(Records from a data source)

··········

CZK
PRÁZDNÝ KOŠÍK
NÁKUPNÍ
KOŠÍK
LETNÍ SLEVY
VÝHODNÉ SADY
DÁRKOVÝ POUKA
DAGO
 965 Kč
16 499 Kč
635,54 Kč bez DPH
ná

··········

TASK DIRECTIONS
Your output should be an exact copy of every line from the one containing "PRÁZDNÝ KOŠÍK" through the end of the records.

WRITTEN REPLY
PRÁZDNÝ KOŠÍK
NÁKUPNÍ
KOŠÍK
LETNÍ SLEVY
VÝHODNÉ SADY
DÁRKOVÝ POUKA
DAGO
 965 Kč
16 499 Kč
635,54 Kč bez DPH
ná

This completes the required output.